The Public Accountants Oversight Committee – which administers Acra’s practice monitoring programme under the Accountants Act, has further issued orders against Ernst and Young auditors of NRl* in relation to the financial statements for the financial years ended Dec 31, 2012 to Dec 31, 2016.

Loo Siew Yee, MAS’ assistant managing director of policy, payments and financial crime, said these actions demonstrate that the authority “takes breaches of disclosure obligations seriously and will take firm action against persons found to have fallen short”.

“Materially false or misleading statements by listed entities have no place in Singapore’s capital markets. If left unchecked, they will erode investors’ trust in the quality of information released by issuers, and have an adverse impact on the integrity of our capital markets,” she added. 

The civil penalty regime, under which NGL was fined, has been operational since 2004. It does not constitute a criminal action, nor attract criminal sanctions. Instead, the regime is designed to complement criminal sanctions and provide a nuanced approach to combat market misconduct. 

NGL is presently in the midst of winding up in Bermuda and does not own any business or assets. It delisted from the SGX in 2018 after the embattled company underwent restructuring.

As part of the debt-for-equity restructuring process, Noble Group Holdings Limited (NGHL) was established in late-2018 as an asset holding company.

The commodities trading business now operates as Noble Resources Trading Holdings Limited, which separated from NGL in 2018 and from NGHL in 2022.

Responding to the authorities’ joint press statement, Noble Resources’ executive chairman Matt Hinds said the company was “pleased that (the matter) has now been concluded.”

He emphasised Noble Resources as a separate business that is unrelated to NGL.

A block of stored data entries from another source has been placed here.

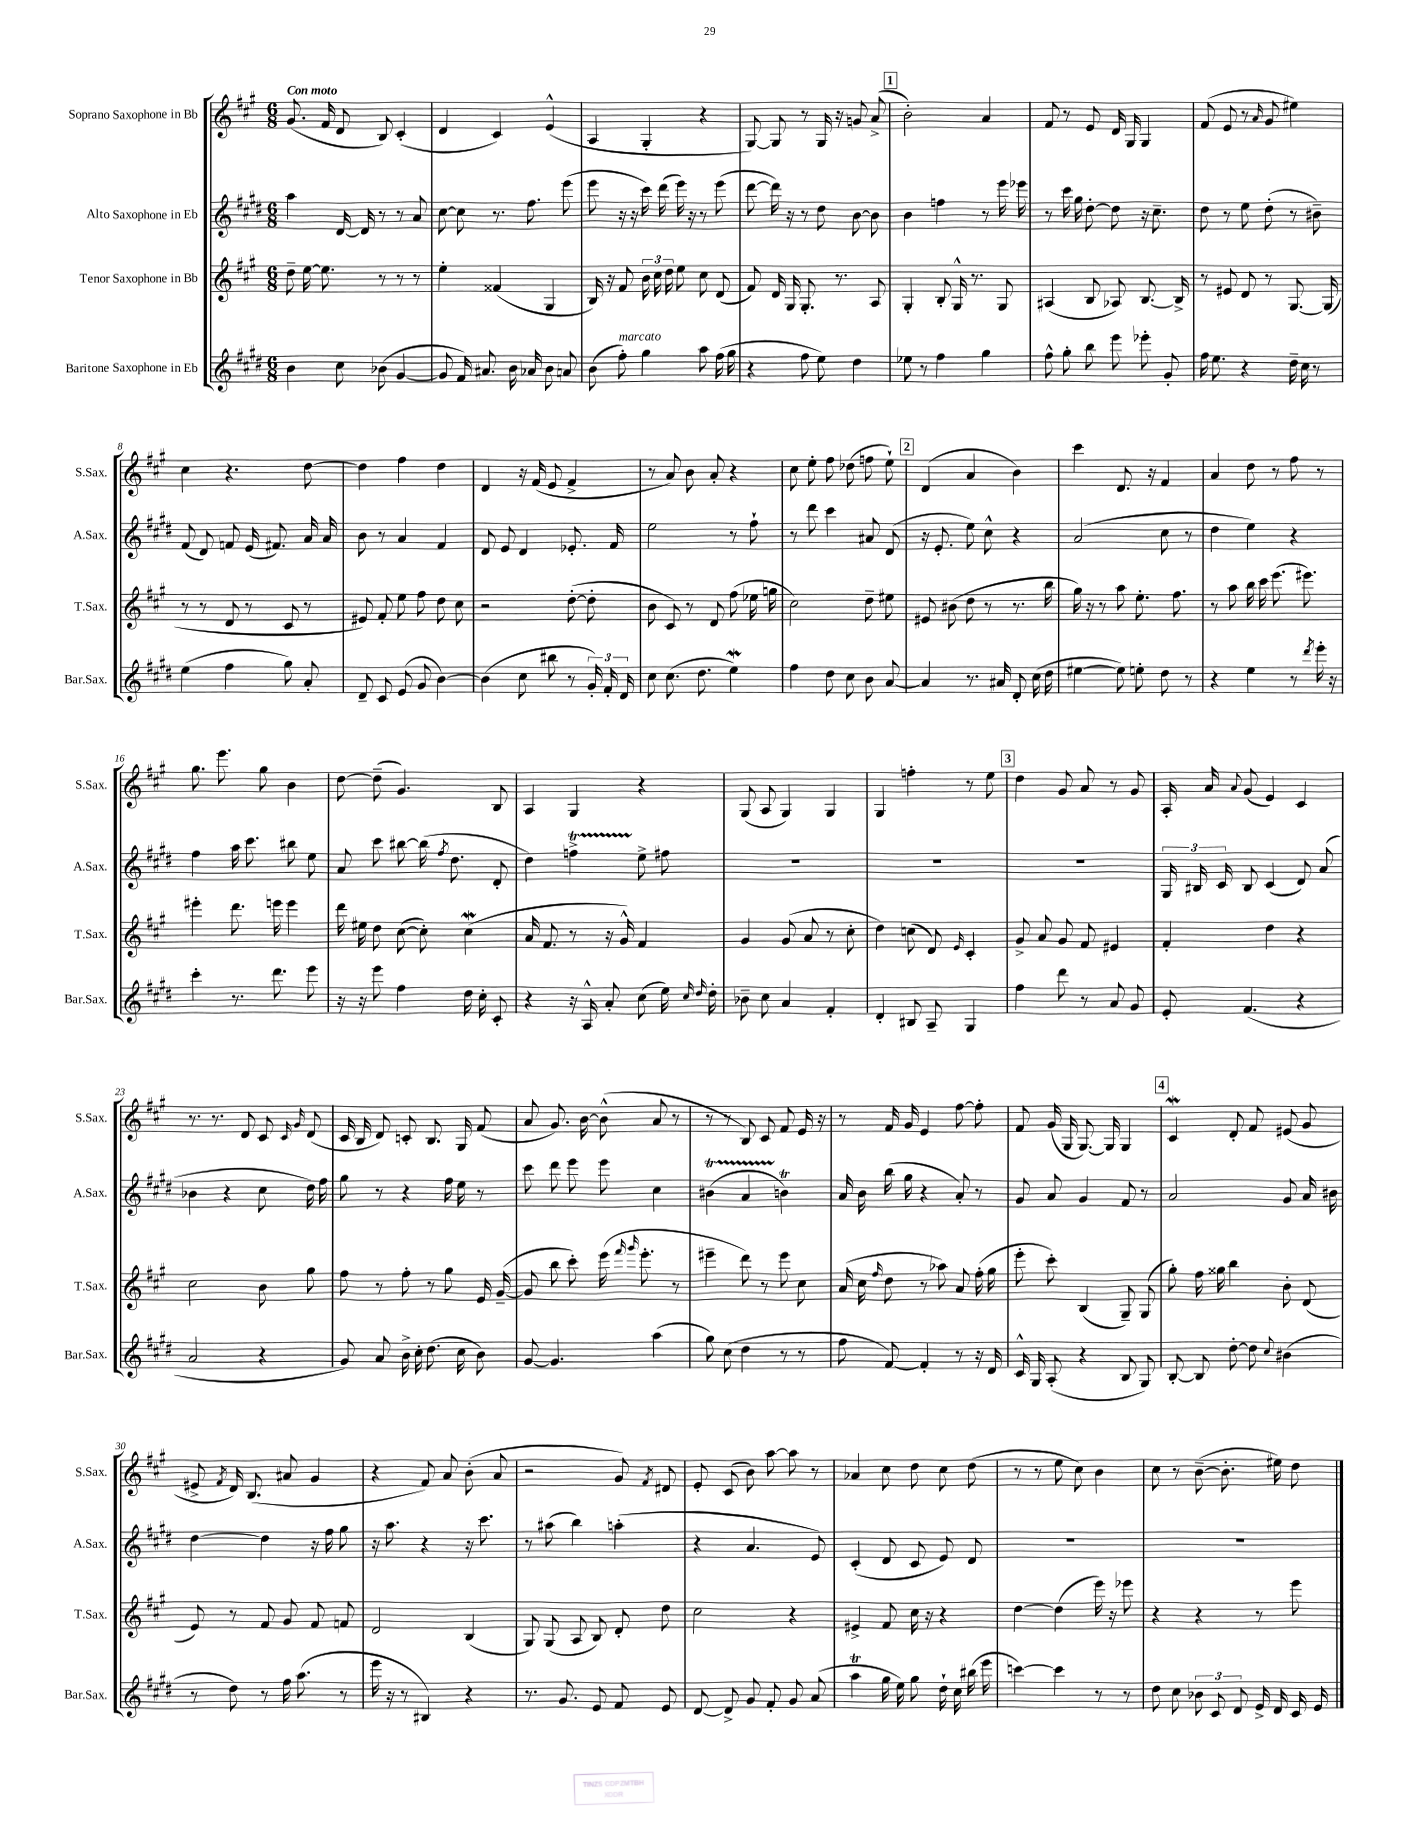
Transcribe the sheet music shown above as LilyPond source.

<<
\new StaffGroup <<
\new Staff = "s0" \with { instrumentName = "Soprano Saxophone in Bb" shortInstrumentName = "S.Sax." } {
    \clef treble \key a \major \numericTimeSignature \time 6/8 \tempo "Con moto"
    \autoBeamOff gis'8.( fis'16 d'8 b8) cis'4-.( |
    d'4 cis'4) e'4-^( |
    a4 gis4-. r4 |
    gis8~) gis8 r8 gis16 r16 g'8 a'8->( |
    \mark \markup { \box "1" } b'2-.) a'4 |
    fis'8 r8 e'8 d'16 gis16 gis4 |
    fis'8( e'8 r8 \grace { a'16 } gis'8 eis''4) |
    cis''4 r4. d''8~ |
    d''4 fis''4 d''4 |
    d'4 r16 fis'16( e'8 fis'4-> |
    r8 a'8) b'8 a'8-. r4 |
    cis''8 e''8-. fis''8 des''8( f''8 e''8-!) |
    \mark \markup { \box "2" } d'4( a'4 b'4) |
    cis'''4 d'8. r16 fis'4 |
    a'4 d''8 r8 fis''8 r8 |
    gis''8. e'''8. gis''8 b'4 |
    d''8~ d''8--( gis'4.) b8 |
    a4 gis4 r4 |
    gis8( a8 gis4) gis4 |
    gis4 f''4-. r8 e''8 |
    \mark \markup { \box "3" } d''4 gis'8 a'8 r8 gis'8 |
    a16-. a'16 \appoggiatura { a'8 } gis'8( e'4) cis'4 |
    r8. r8. d'8 cis'8 \grace { cis'16 gis'16 } d'8( |
    cis'16 b16 d'8) c'8-. b8. gis16 fis'8( |
    a'8 gis'8.) b'16~ b'8-^( a'8 r8 |
    r8 r8 b8) cis'8 fis'8 e'16 r16 |
    r8 fis'16 gis'16 e'4 fis''8~ fis''8-. |
    fis'8 gis'16( gis16 gis8.~) gis16 gis4 |
    \mark \markup { \box "4" } cis'4\mordent d'8-. fis'8 eis'8( gis'8 |
    eis'8-> \acciaccatura { fis'8 } d'16) b8.( ais'8 gis'4 |
    r4 fis'8) a'8 b'8-.( a'8 |
    r2 gis'8) \acciaccatura { fis'8 } dis'8 |
    e'8-. cis'8( b'8) a''8~ a''8 r8 |
    aes'4 cis''8 d''8 cis''8 d''8( |
    r8 r8 e''8 cis''8) b'4 |
    cis''8 r8 b'8~--( b'8.-. eis''16) d''8 \bar "|." |
}
\new Staff = "s1" \with { instrumentName = "Alto Saxophone in Eb" shortInstrumentName = "A.Sax." } {
    \clef treble \key e \major \numericTimeSignature \time 6/8
    \autoBeamOff a''4 dis'16~ dis'16 r8 r8 a'8 |
    cis''8~ cis''8 r8. fis''8. e'''8( |
    e'''8 r16 r16 cis'''16) dis'''16( e'''16) r16 r8 e'''8( |
    dis'''8~ dis'''16) r16 r8 dis''8 b'8~ b'8 |
    \mark \markup { \box "1" } b'4 f''4 r8 e'''16 ees'''16 |
    r8 cis'''16 gis''16 dis''8~-. dis''8 r16 cis''8.-- |
    dis''8 r8 e''8 dis''8-.( r8 bis'8--) |
    fis'8( dis'8) f'8 e'16( fis'8.) a'16 a'16 |
    b'8 r8 a'4 fis'4 |
    dis'8 e'8 dis'4 ees'8.-. fis'16 |
    e''2 r8 fis''8-! |
    r8 dis'''8 cis'''4 ais'8 dis'8( |
    \mark \markup { \box "2" } r16 e'8.-. e''8) cis''8-^ r4 |
    a'2( cis''8 r8 |
    dis''4 e''4) r4 |
    fis''4 a''16 cis'''8. bis''8 e''8 |
    a'8 cis'''8 bis''8~ bis''16( \acciaccatura { fis''8 } dis''8. dis'8-. |
    dis''4) f''4->\startTrillSpan e''8->\stopTrillSpan fis''8 |
    R2. |
    R2. |
    \mark \markup { \box "3" } R2. |
    \tuplet 3/2 { gis16 bis16 cis'16 } bis8 cis'4( dis'8) a'8( |
    bes'4 r4 cis''8 dis''16) fis''16 |
    gis''8 r8 r4 fis''16 e''16 r8 |
    cis'''8 dis'''8 e'''8 e'''8 cis''4 |
    bis'4\startTrillSpan( a'4 b'4\trill\stopTrillSpan) |
    a'16 b'16 b''16( gis''16 r4 a'8-.) r8 |
    gis'8 a'8 gis'4 fis'8 r8 |
    \mark \markup { \box "4" } a'2 gis'8 a'16 bis'16 |
    dis''4~ dis''4 r16 fis''16 gis''8 |
    r16 a''8. r4 r16 cis'''8. |
    r8 ais''8( b''4) a''4-.( |
    r4 a'4. e'8) |
    cis'4-.( dis'8 cis'8 e'8) dis'8 |
    R2. |
    R2. \bar "|." |
}
\new Staff = "s2" \with { instrumentName = "Tenor Saxophone in Bb" shortInstrumentName = "T.Sax." } {
    \clef treble \key a \major \numericTimeSignature \time 6/8
    \autoBeamOff d''8-- e''16~ e''8. r8 r8 r8 |
    e''4-. fisis'4( gis4 |
    b16) r16 fis'8 \tuplet 3/2 { b'16 cis''16 d''16 } e''8 cis''8 d'8( |
    fis'8) d'16 gis16 gis8.-. r8. a8 |
    \mark \markup { \box "1" } gis4-. b8-. gis16-^ r8. gis8 |
    ais4( b8 aes8) b8.~ b16-> |
    r8 eis'8 d'8 r8 gis8.~ gis16( |
    r8 r8 d'8 r8 cis'8 r8 |
    eis'8) fis'8-. e''8 fis''8 d''8 cis''8 |
    r2 d''8~-.( d''8-. |
    b'8 cis'8) r8 d'8 fis''8( ees''16 g''16 |
    cis''2) d''8-- eis''8 |
    \mark \markup { \box "2" } eis'8 bis'8( d''8 r8 r8. b''16 |
    gis''16) r16 r8 a''8 e''8.-. fis''8. |
    r8 a''8 b''16 cis'''16 e'''8.( eis'''8.) |
    eis'''4-. d'''8. e'''16 e'''4 |
    d'''16 eis''16 d''8 cis''8~( cis''8-.) cis''4\mordent( |
    a'16 fis'8. r8 r16 gis'16-^) fis'4 |
    gis'4 gis'8( a'8 r8 cis''8-. |
    d''4) c''8( d'8) \grace { e'16 } cis'4-. |
    \mark \markup { \box "3" } gis'8-> a'8 gis'8 fis'8 eis'4 |
    fis'4-. d''4 r4 |
    cis''2 b'8 gis''8 |
    fis''8 r8 fis''8-. r8 gis''8 e'16 gis'16~--( |
    gis'8 b''8 cis'''8-.) e'''16( \grace { fis'''16 gis'''16 } e'''8.-. r8 |
    eis'''4-- d'''8) r8 eis'''8 cis''8 |
    a'16( cis''16 \grace { fis''16 } d''8 r8 aes''8) a'8 fis''16-.( gis''16 |
    e'''8-. cis'''8-.) b4( gis8--) gis8( |
    \mark \markup { \box "4" } gis''8-.) fis''16 gisis''16 b''4 b'8-. d'8( |
    e'8) r8 fis'8 gis'8 fis'8 f'8 |
    d'2 b4( |
    gis8) gis8( a8 b8) d'8-. d''8 |
    cis''2 r4 |
    eis'4-> fis'8 cis''16 r16 r4 |
    d''4~ d''4( e'''16) r16 ees'''8 |
    r4 r4 r8 e'''8 \bar "|." |
}
\new Staff = "s3" \with { instrumentName = "Baritone Saxophone in Eb" shortInstrumentName = "Bar.Sax." } {
    \clef treble \key e \major \numericTimeSignature \time 6/8
    \autoBeamOff b'4 cis''8 bes'8( gis'4~ |
    gis'8 fis'16) ais'8. b'16 aes'16 b'8 a'8 |
    b'8( fis''8-.^\markup { \italic "marcato" }) gis''4 a''8 fis''16( gis''16 |
    r4 fis''8 e''8) dis''4 |
    \mark \markup { \box "1" } ees''8 r8 fis''4 gis''4 |
    fis''8-^ gis''8-. b''8 e'''8 ees'''8-. gis'8-. |
    fis''16 e''8. r4 dis''16-- cis''16 r8 |
    e''4( fis''4 gis''8) a'8-. |
    dis'8-- cis'8 e'8( gis'8 b'4~) |
    b'4( cis''8 bis''8 r8 \tuplet 3/2 { gis'16-.) fis'16-. dis'16 } |
    cis''8 cis''8.( dis''8. e''4\mordent) |
    fis''4 dis''8 cis''8 b'8 a'8~ |
    \mark \markup { \box "2" } a'4 r8. ais'16 dis'8-. cis''16( dis''16 |
    eis''4~ eis''8) e''8-. dis''8 r8 |
    r4 e''4 r8 \acciaccatura { dis'''8 } e'''16-. r16 |
    cis'''4-. r8. dis'''8. e'''8 |
    r16 r16 e'''8 fis''4 dis''16 cis''16-. cis'8-. |
    r4 r16 a16-^ a'8-. cis''8( e''16) \grace { cis''16 dis''16 } dis''16-. |
    bes'8-- cis''8 a'4 fis'4-. |
    dis'4-. bis8 a8-- gis4 |
    \mark \markup { \box "3" } fis''4 dis'''8 r8 a'8 gis'8 |
    e'8-. fis'4.( r4 |
    a'2 r4 |
    gis'8) a'8 b'16-> cis''16-. dis''8.( cis''16 b'8) |
    gis'8~ gis'4. a''4( |
    gis''8) cis''8( dis''4 r8 r8 |
    fis''8 fis'8~) fis'4-. r8 r16 dis'16 |
    cis'16-^ gis16 a8-.( r4 b8 gis8) |
    \mark \markup { \box "4" } b8~-. b8 dis''8~-. dis''8 \appoggiatura { cis''8 } bis'4( |
    r8 dis''8) r8 fis''16 a''8.( r8 |
    e'''16 r16 r8 bis4) r4 |
    r8. gis'8. e'8 fis'8 e'8 |
    dis'8~ dis'8-> gis'8 fis'8-. gis'8 a'8( |
    a''4\trill gis''16 e''16) gis''8 dis''16-! cis''16 bis''16( e'''16 |
    c'''4~) c'''4 r8 r8 |
    dis''8 cis''8 \tuplet 3/2 { bes'8 cis'8 dis'8 } e'16-> dis'16 cis'16 e'16 \bar "|." |
}
>>
>>
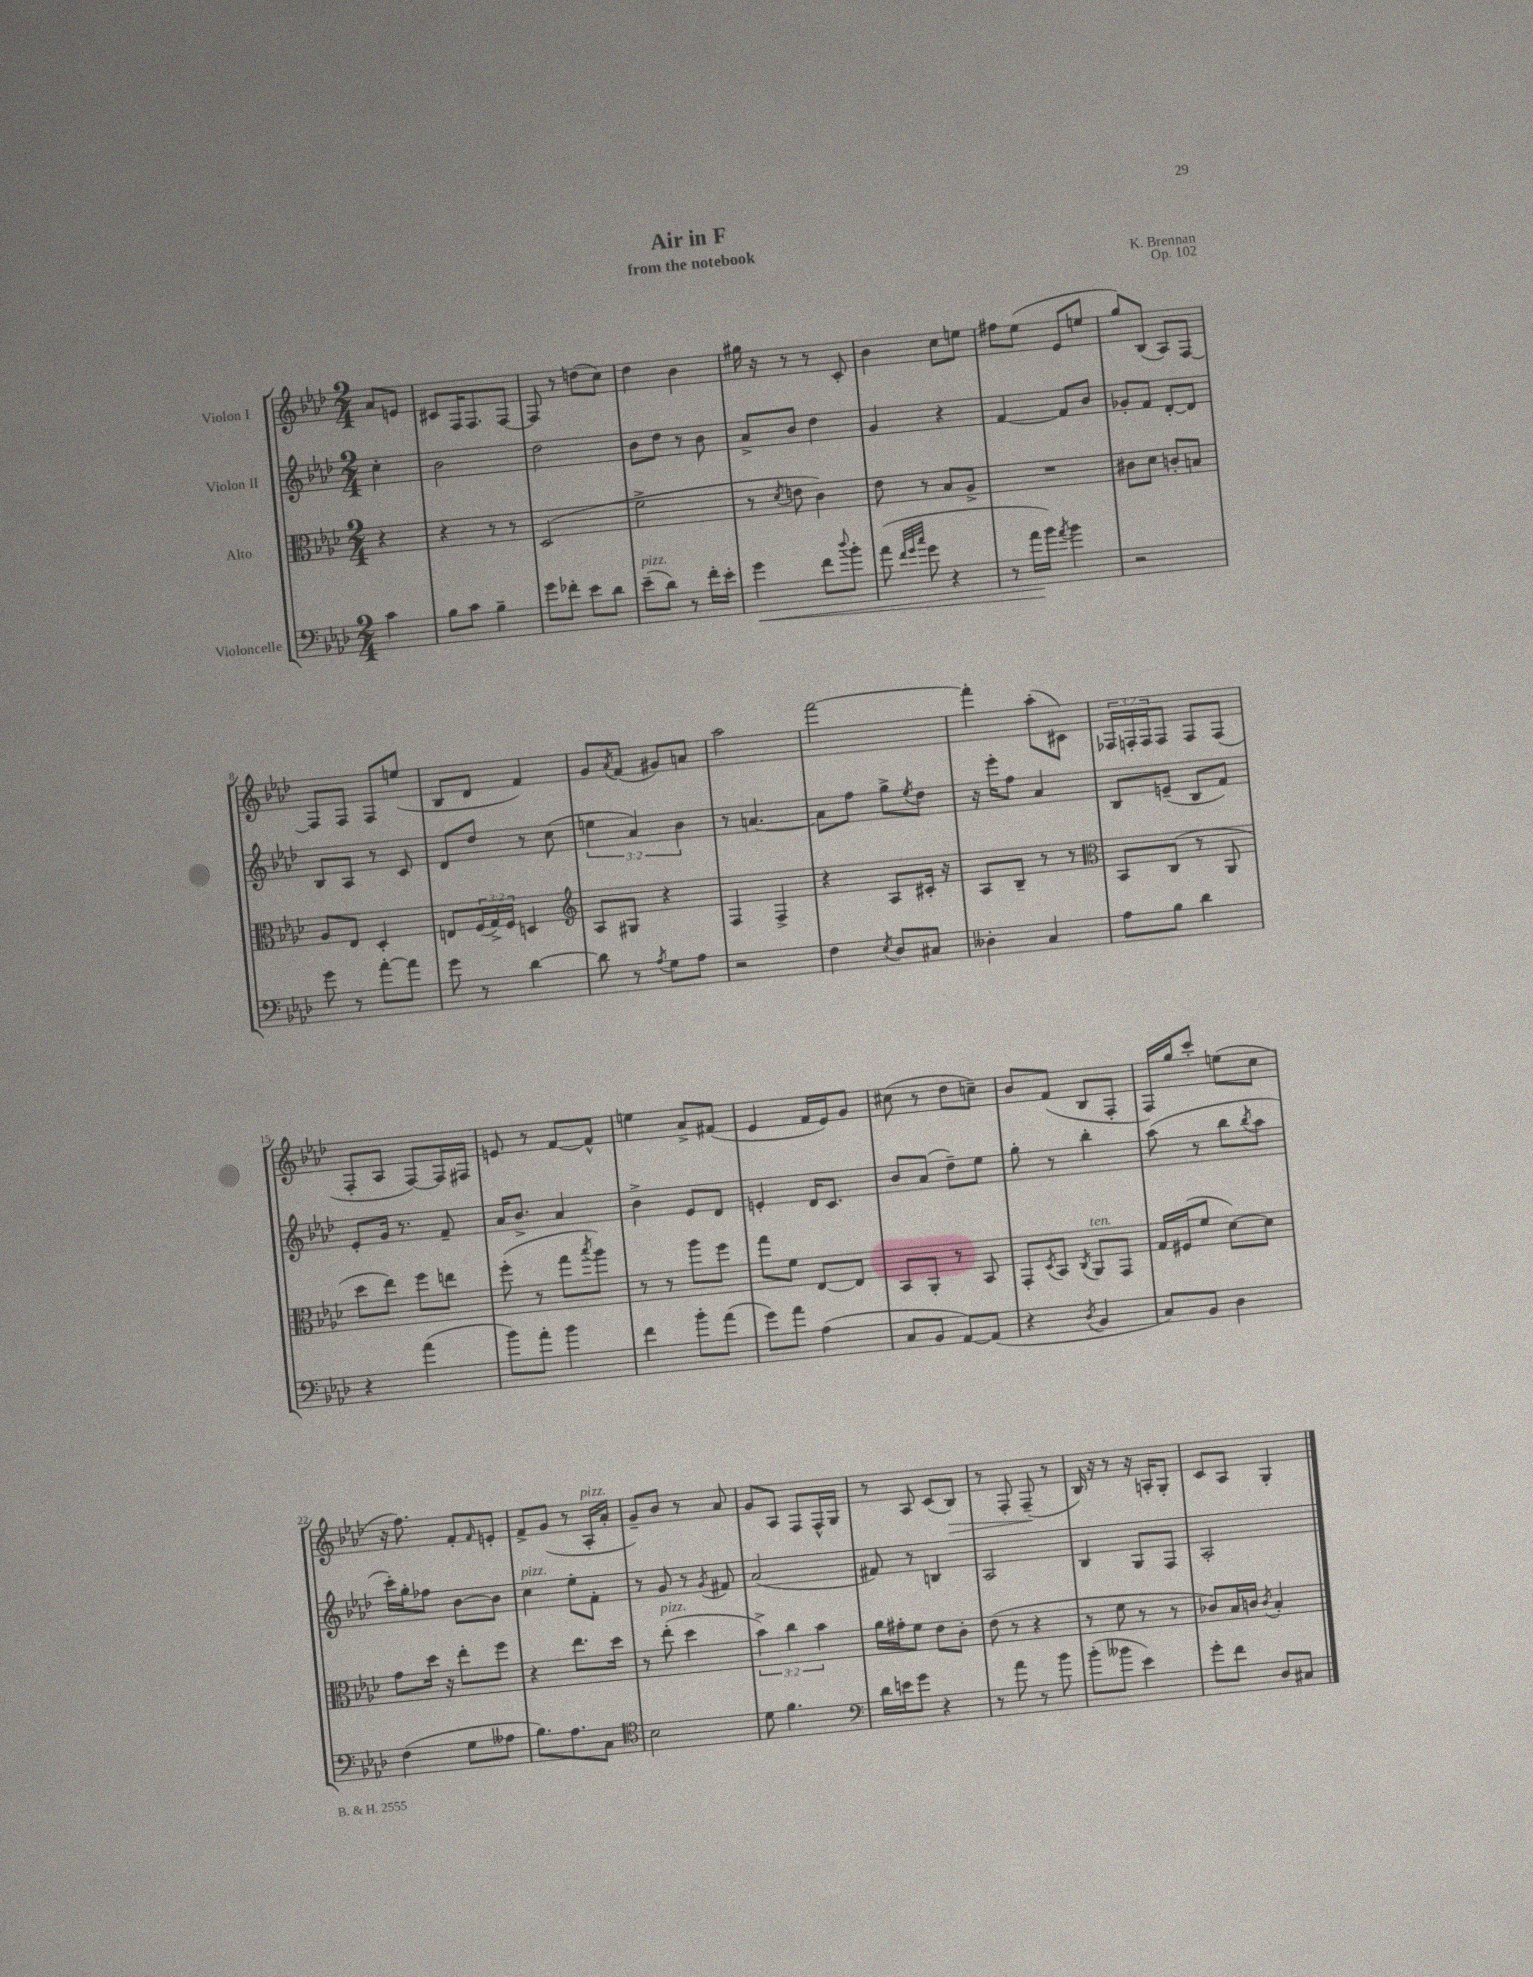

“Noble Resources Trading Holdings Limited, the commodity trading business, has been under new ownership and management since 20 December 2018 and has focused on the highest standards of corporate governance, reporting and transparency since then,” said Hinds.

“We are looking forward to continuing to work with our suppliers and serve our customers, building on the strong start to 2022.”

*Amendment note: An earlier version of this story incorrectly stated that orders were issued against Ernst and Young auditors of Noble who were preparing the said financial statements, when the charges were in fact issued against auditors of NRI. ACRA has clarified that the auditors were not involved in the preparation of the financial statements.